ИСХОДНЫЙ ТЕКСТ>

Хочу заметить, что судьба – хороший тренер. Предлагаемые ею обстоятельства бывают, порою, жестоки, но всегда методически выверены с точки зрения обретения высших ценностей.
Для освобождения души из навязанного рабства удовольствий тела и плоти.

История Акелы.

Я всегда очень любила животных. Разных. В моей комнате частенько ночевали контрабандно проникшие в дом больные и раненые собаки и кошки. Мама иногда даже помогала их лечить, но устраивать дома филиал ветеринарки категорически запрещала.

Как-то лет в 9-10,  мы носились с приятелями по улицам вместе с соседским щенком овчарки, неуклюжим толстячком Акелой. В азарте игры не заметили сухой сук, лежащий поперек дороги, и Акела налетел на него голеньким щенячьим животиком. Рваная рана была не то чтобы  глубокой, но большой, обильно кровоточила и  в ней застряли сухие щепки, камешки и грязь.

Акела скулил от неожиданной боли и не давался в руки. Даже попытался меня цапнуть, хотя никогда прежде и помыслить не мог о таком варварстве.
Только ужас от того, что любимый маленький Акела сейчас на моих глазах умрет, не дал мне позорно грохнуться в обморок.

И вот тут впервые я мысленно подчинилась какой-то силе, которая далее направляла все мои действия.

Айке, жившей через дорогу, я велела немедленно принести старую простынь, на которую мы бережно уложили окровавленного щенка и бегом понесли его к нам домой. Разместив скулящего малыша в беседке на большом столе, я метнулась в летнюю кухоньку, разожгла примус(напомню, шли пятидесятые годы...) и поставила кипятить воду.

ПРЕДОСТАВЛЕННЫЕ ДАННЫЕ>
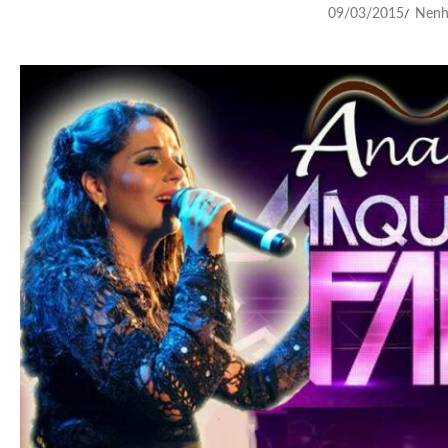
09/03/2015
Nenh
/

ОПИСАНИЕ ЗАДАНИЯ> Можете продолжить историю о раненом щенке Акеле, начав сразу после её последнего предложения?

ОТВЕТ К ЗАДАНИЮ>
В маминой спальне в шкафу стоял бикс – такая большая металлическая кастрюля, в которой хранились стерильные шприцы, бинты и инструменты. Мама часто говорила, что «тревожный чемоданчик» при четверых детях должен быть всегда наготове. А мы с уважением соблюдали запрет: «К нему не прикасаться!»

Теперь же табу было снято самой ситуацией. Я просто подчинилась властному приказу изнутри и, не испытывая никакой вины, схватила этот самый бикс и понесла его в беседку, прихватив заодно чайник с горячей водой.

И это был момент силы!

Мы бинтом перевязали Акеле мордочку, чтоб его остренькие зубки не помешали процедуре. Я промыла с мылом пыльный, с запекшейся кровью животик и приступила к обследованию.

– Нужен спирт! – и Алька бегом помчалась в папин кабинет. Через секунду передо мной стояла бутылка «Столичной» с бело-красной этикеткой, бывшая тогда редкостью в наших магазинах. Такие бутылки – разные, но всегда особенные – лежали у папы в нижнем ящике стеллажа только для гостей и особых случаев... Я понимала, что и так схлопочу большую неприятность, но за воровство неприкасаемого папиного запаса – ой, что будет!
Однако эта мысль промелькнула так быстро, что я даже не успела испугаться последствий.

Акела перестал брыкаться и только покорно и измученно смотрел на меня огромными, чернющими от боли глазами. Я быстро извлекла из бикса скальпель, что-то типа щипцов, полила их водкой и абсолютно бестрепетной рукой поднесла к животику щенка. Той же водкой я щедро полила всё пространство вокруг раны и, жестко отключившись от жалости к скулящему щенку, приступила к операции.
Боже, спасибо за то, что сохранил тогда Акелу, а ведь он мог погибнуть просто от болевого шока, у меня ж не было обезболивающих...

 И вдруг поняла, что я, пионерка, не верящая ни в бога, ни в черта, молюсь в душе кому-то там наверху о помощи и о сохранении жизни маленькому любимому существу. И даже обещаю исполнить всё, что он захочет, но потом, потом, а сейчас: «Только пусть Акела живет!»

ОН пообещал. Я знаю. Я это почувствовала.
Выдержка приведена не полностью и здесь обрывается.